_EXERCISE DIRECTIONS:_ Transcribe word for word the lines spanning the line with "surgeons requires a" through the end of the records.

_THE INPUT:_
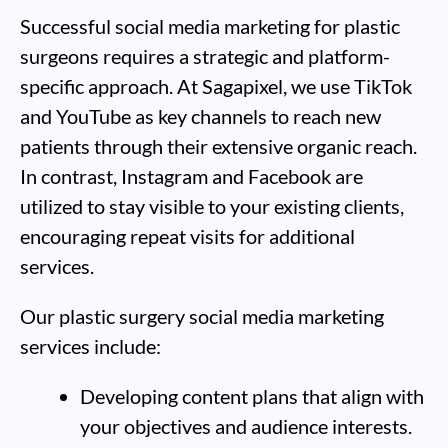
Successful social media marketing for plastic
surgeons requires a strategic and platform-
specific approach. At Sagapixel, we use TikTok
and YouTube as key channels to reach new
patients through their extensive organic reach.
In contrast, Instagram and Facebook are
utilized to stay visible to your existing clients,
encouraging repeat visits for additional
services.
Our plastic surgery social media marketing
services include:
Developing content plans that align with
your objectives and audience interests.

_RESPONSE FOR THIS EXERCISE:_
surgeons requires a strategic and platform-
specific approach. At Sagapixel, we use TikTok
and YouTube as key channels to reach new
patients through their extensive organic reach.
In contrast, Instagram and Facebook are
utilized to stay visible to your existing clients,
encouraging repeat visits for additional
services.
Our plastic surgery social media marketing
services include:
Developing content plans that align with
your objectives and audience interests.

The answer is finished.